Q: How do you handle secrets in AWS?
Use AWS Secrets Manager (auto-rotation, RDS integration) or SSM Parameter Store (simpler, free for standard parameters). Never store secrets in environment variables baked into container images or CloudFormation templates.
Q: Explain the shared responsibility model.
AWS is responsible for security of the cloud (physical infrastructure, hypervisor, managed services). You are responsible for security in the cloud (data encryption, IAM policies, network configuration, OS patching for EC2).
Q: How would you reduce Lambda cold starts for a Java service?
(1) Enable SnapStart (checkpoints JVM state). (2) Use provisioned concurrency for latency-critical paths. (3) Keep deployment package small. (4) Consider GraalVM native image. (5) Use tiered compilation flags.
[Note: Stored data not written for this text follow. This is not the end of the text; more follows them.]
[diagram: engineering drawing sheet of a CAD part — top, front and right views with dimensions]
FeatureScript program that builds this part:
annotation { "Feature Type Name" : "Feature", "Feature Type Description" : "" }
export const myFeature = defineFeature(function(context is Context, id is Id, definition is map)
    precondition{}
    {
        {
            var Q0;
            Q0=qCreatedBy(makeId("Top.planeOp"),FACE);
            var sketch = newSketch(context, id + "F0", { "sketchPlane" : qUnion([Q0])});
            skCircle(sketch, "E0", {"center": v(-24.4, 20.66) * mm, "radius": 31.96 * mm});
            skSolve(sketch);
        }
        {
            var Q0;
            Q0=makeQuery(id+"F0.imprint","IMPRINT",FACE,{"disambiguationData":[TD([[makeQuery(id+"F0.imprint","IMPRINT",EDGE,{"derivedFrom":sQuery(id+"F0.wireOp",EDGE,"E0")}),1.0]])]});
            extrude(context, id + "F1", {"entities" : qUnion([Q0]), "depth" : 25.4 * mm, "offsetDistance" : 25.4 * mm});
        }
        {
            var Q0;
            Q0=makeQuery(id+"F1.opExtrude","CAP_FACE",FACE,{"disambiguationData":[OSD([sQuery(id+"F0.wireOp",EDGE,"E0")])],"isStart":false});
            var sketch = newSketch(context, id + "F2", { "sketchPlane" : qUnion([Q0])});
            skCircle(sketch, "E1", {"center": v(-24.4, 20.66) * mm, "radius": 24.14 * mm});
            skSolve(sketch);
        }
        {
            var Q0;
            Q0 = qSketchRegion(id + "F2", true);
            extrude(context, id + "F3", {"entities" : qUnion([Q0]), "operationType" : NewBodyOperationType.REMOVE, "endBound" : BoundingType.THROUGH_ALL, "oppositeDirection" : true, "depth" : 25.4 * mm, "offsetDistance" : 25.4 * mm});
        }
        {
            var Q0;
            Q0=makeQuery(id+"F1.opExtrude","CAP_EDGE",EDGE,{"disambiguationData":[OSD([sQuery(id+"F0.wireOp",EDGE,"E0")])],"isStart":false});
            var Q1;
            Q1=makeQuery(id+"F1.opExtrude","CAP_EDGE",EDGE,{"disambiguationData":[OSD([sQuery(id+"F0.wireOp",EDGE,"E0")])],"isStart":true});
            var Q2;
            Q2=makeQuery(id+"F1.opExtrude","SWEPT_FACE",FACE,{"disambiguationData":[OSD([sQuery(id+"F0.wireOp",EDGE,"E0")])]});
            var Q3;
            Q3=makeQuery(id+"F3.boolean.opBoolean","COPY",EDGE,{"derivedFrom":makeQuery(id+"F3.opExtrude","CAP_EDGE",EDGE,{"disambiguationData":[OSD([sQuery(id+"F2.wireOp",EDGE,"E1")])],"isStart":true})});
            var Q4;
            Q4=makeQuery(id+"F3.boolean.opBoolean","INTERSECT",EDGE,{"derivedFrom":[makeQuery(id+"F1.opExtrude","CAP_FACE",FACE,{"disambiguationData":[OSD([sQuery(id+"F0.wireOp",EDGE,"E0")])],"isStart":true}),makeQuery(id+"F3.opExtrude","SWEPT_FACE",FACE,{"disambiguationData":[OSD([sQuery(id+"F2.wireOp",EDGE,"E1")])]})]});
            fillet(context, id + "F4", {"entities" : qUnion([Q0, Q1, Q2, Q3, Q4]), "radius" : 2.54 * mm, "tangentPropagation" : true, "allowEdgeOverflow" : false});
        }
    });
Q: Design a fan-out notification system.
SNS topic receives the event. Multiple SQS queues subscribe (email service, push notification service, analytics pipeline). Each consumer processes independently. DLQs catch failures. This provides decoupling, independent scaling, and retry isolation.
Key Takeaways for Interviews
- Always design for multi-AZ availability (at minimum) and discuss multi-region for DR.
- Use managed services over self-hosted when possible (RDS over self-managed MySQL on EC2).
- Apply least privilege IAM policies and prefer roles over access keys.
- Decouple services with SQS/SNS to improve resilience and independent scaling.
- For serverless: Lambda + API Gateway + DynamoDB is the canonical stack.
- Cost optimization: right-size instances, use Savings Plans, lifecycle S3 to cheaper tiers.